Toxicogenomics of natural and anthropogenic effectors in eleutheroembryos

The introduction of chemicals into the environment by human activities may represent a serious risk to environmental and human health. Environmental risk assessment requires the use of efficient and sensitive tools to determine the impact of contaminants on the ecosystems. The use of zebrafish for the toxicity assessment of pharmaceuticals, drugs, and pollutants, is becoming well accepted due to zebrafish unique advantages for the screening of compounds for hazard identification. The aim of the present work is to apply toxicogenomic approaches to identify novel biomarkers and uncovered potential modes of action of classic and emergent contaminants able to disrupt endocrine systems, such as the Retinoic Acid Receptor, Retinoid X Receptor and the Aryl Hydrocarbon Receptor. This study relies on different nuclear and cytosolic protein receptors and other conditional (ligand- or stress- activated) transcriptional factors that are intimately involved in the regulation of defensome genes and in mechanisms of chemical toxicity. The transcriptomic effects of organic compounds, endogenous compounds, and nanoparticles were analysed during the early stages of zebrafish development. Studying the gene expression profiles of exposed and unexposed organisms to pollutants using microarrays allowed the identification of specific gene markers and to establish a "genetic code" for the tested compounds.

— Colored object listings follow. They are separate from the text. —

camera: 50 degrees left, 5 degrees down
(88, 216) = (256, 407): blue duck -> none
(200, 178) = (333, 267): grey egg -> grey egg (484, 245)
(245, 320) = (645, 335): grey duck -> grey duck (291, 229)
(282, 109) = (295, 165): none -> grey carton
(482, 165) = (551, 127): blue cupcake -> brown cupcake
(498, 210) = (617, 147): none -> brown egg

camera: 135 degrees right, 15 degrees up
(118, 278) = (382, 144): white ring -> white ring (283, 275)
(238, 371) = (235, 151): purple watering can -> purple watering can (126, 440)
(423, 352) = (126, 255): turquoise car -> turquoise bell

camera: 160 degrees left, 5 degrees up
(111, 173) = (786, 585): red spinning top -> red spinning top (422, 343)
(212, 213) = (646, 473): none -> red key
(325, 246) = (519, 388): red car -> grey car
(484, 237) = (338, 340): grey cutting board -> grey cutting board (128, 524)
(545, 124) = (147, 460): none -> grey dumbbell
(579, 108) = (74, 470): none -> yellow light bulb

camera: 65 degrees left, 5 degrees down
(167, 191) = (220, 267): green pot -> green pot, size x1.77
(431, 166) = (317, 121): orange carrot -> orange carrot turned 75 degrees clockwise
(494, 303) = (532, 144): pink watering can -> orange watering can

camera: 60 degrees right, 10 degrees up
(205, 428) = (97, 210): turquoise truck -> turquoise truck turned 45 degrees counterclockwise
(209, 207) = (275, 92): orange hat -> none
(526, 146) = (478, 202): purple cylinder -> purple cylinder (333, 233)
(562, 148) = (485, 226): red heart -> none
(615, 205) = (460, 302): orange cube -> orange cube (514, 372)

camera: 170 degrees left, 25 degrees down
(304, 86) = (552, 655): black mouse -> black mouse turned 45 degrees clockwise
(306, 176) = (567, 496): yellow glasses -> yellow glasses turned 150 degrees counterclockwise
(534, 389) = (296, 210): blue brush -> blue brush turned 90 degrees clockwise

Changes in gene expression were observed at toxicant concentrations that did not cause morphological effects. Even at low toxicant concentrations, the observed changes in transcript levels were robust for some target genes. Microarray responses of selected genes were further complemented by the real time quantitative polymerase chain reaction (qRT-PCR) methodology. The combination of bio-informatic, toxicological analyses of differential gene expression profiles, and biochemical and phenotypic responses across the treatments allowed the identification of uncovered potential mechanisms of action. In addition, this work provides an integrated set of tools that can be used to aid management-decision making by improving the predictive capability to measure environmental stress of contaminants in freshwater ecosystems. This study also illustrates the potential of zebrafish embryos for the systematic, large-scale analysis of chemical effects on developing vertebrates.